Andrebbe chiesto anche ad artisti italiani come Achille Lauro o Rosa Chemical cosa George Michael ha rappresentato per loro. Il genitore 1 del queer europeo, mondiale.
Una di quelle star senza tempo, che ha pagato dazio abbastanza alla censura sessuofobica degli anni ’80. Come Freddie Mercury, David Bowie, Elton John, Boy George. Ha giocato con il corpo, con il sesso, ha sconvolto, ha attirato censure da TV, radio.
Oggi la stella degli Wham! avrebbe compiuto 60 anni e il 5 luglio è in arrivo il documentario – Wham! su Netflix – sulla genesi del fantastico duo dai capelli cotonati e voci all’olio di oliva che hanno conquistato il mondo.
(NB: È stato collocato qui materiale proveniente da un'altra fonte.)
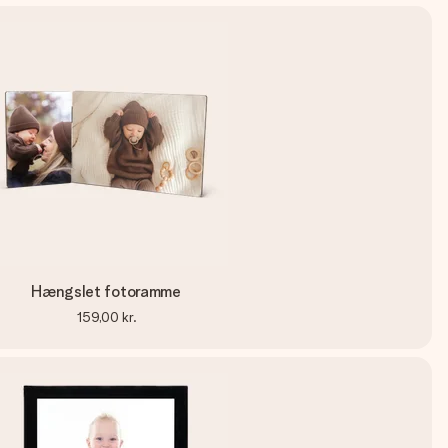
Hængslet fotoramme
159,00 kr.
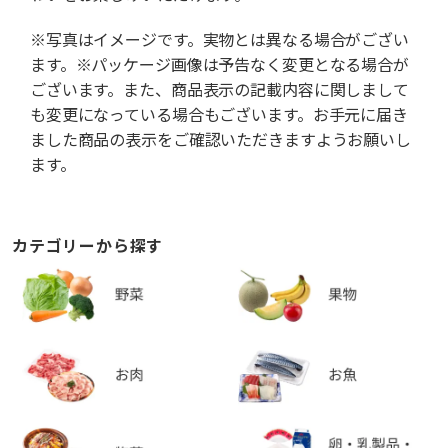
※写真はイメージです。実物とは異なる場合がござい
ます。※パッケージ画像は予告なく変更となる場合が
ございます。また、商品表示の記載内容に関しまして
も変更になっている場合もございます。お手元に届き
ました商品の表示をご確認いただきますようお願いし
ます。
カテゴリーから探す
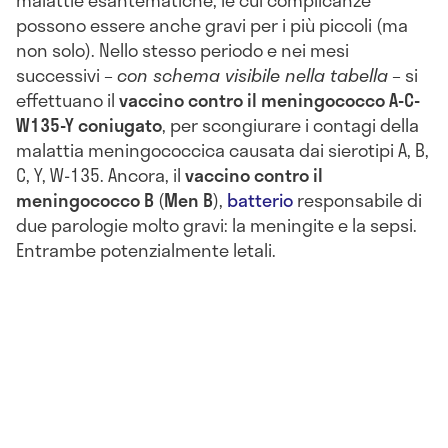
malattie esantematiche, le cui complicanze
possono essere anche gravi per i più piccoli (ma
non solo). Nello stesso periodo e nei mesi
successivi –
con schema visibile nella tabella
– si
effettuano il
vaccino contro il meningococco A-C-
W135-Y
coniugato
, per scongiurare i contagi della
malattia meningococcica causata dai sierotipi A, B,
C, Y, W-135.
Ancora, il
vaccino contro il
meningococco B
(
Men B
),
batterio
responsabile di
due parologie molto gravi: la meningite e la sepsi.
Entrambe potenzialmente letali.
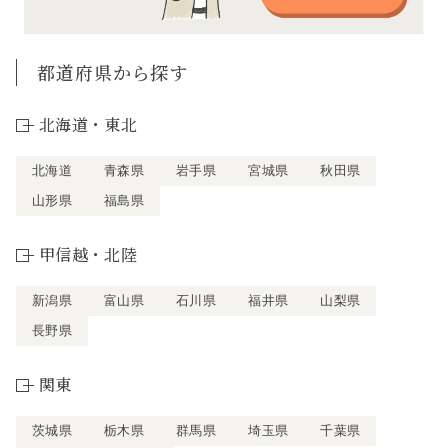
都道府県から探す
北海道・東北
北海道
青森県
岩手県
宮城県
秋田県
山形県
福島県
甲信越・北陸
新潟県
富山県
石川県
福井県
山梨県
長野県
関東
茨城県
栃木県
群馬県
埼玉県
千葉県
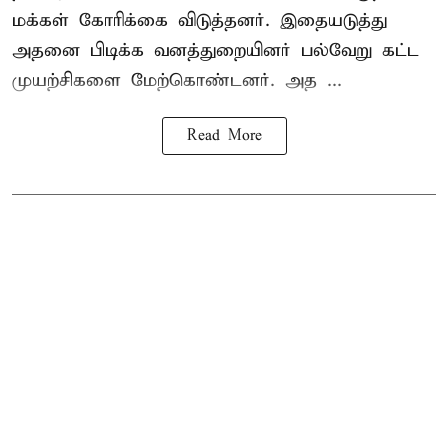
மக்கள் கோரிக்கை விடுத்தனர். இதையடுத்து
அதனை பிடிக்க வனத்துறையினர் பல்வேறு கட்ட
முயற்சிகளை மேற்கொண்டனர். அத ...
Read More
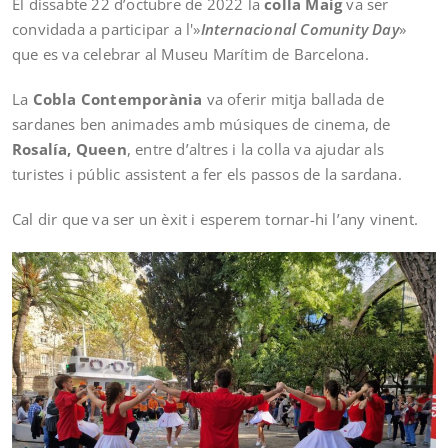
El dissabte 22 d’octubre de 2022 la
colla Maig
va ser
convidada a participar a l'»
Internacional Comunity Day
»
que es va celebrar al Museu Marítim de Barcelona.
La
Cobla Contemporània
va oferir mitja ballada de
sardanes ben animades amb músiques de cinema, de
Rosalía, Queen
, entre d’altres i la colla va ajudar als
turistes i públic assistent a fer els passos de la sardana.
Cal dir que va ser un èxit i esperem tornar-hi l’any vinent.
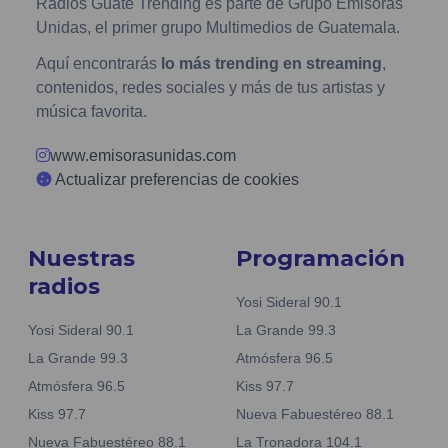
Radios Guate Trending es parte de Grupo Emisoras
Unidas, el primer grupo Multimedios de Guatemala.
Aquí encontrarás
lo más trending en streaming
,
contenidos, redes sociales y más de tus artistas y
música favorita.
www.emisorasunidas.com
Actualizar preferencias de cookies
Nuestras
Programación
radios
Yosi Sideral 90.1
Yosi Sideral 90.1
La Grande 99.3
La Grande 99.3
Atmósfera 96.5
Atmósfera 96.5
Kiss 97.7
Kiss 97.7
Nueva Fabuestéreo 88.1
Nueva Fabuestéreo 88.1
La Tronadora 104.1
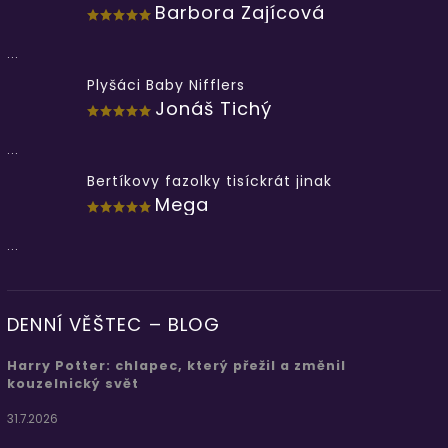
Barbora Zajícová
...
Plyšáci Baby Nifflers
Jonáš Tichý
...
Bertíkovy fazolky tisíckrát jinak
Mega
...
DENNÍ VĚŠTEC – BLOG
Harry Potter: chlapec, který přežil a změnil
kouzelnický svět
31.7.2026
Ma oltre alla lotta per i diritti Lgbt, oltre all’impegno contro l’Aids, che era stato intenso, nonostante i singoli di Michael, a partire dal primo nell’era post Wham! “i Want Your Sex” fosse un chiaro invito all’amore mordi e fuggi (bandito dalla BBC) mentre l’Hiv si moltiplicava, oltre al suo coming out ritardato negli anni ed estremamente sofferto, Michael era uno straordinario artista.
Un talento unico, capace di mischiare generi e di produrre forse il livello più alto del pop. Una voce potente, una presenza scenica da frontman di un gruppo rock anni ’70, una popstar globale. Un intreccio di musica e moda, di fluidità sessuale, di talento spaziale. Centoventi milioni di dischi venduti non rendono bene l’idea della sua eredità musicale sulle generazioni successive.
Un fenomeno della corposa lista di quelli morti davvero troppo presto, a 53 anni, quando la maturità artistica produce ancora capolavori.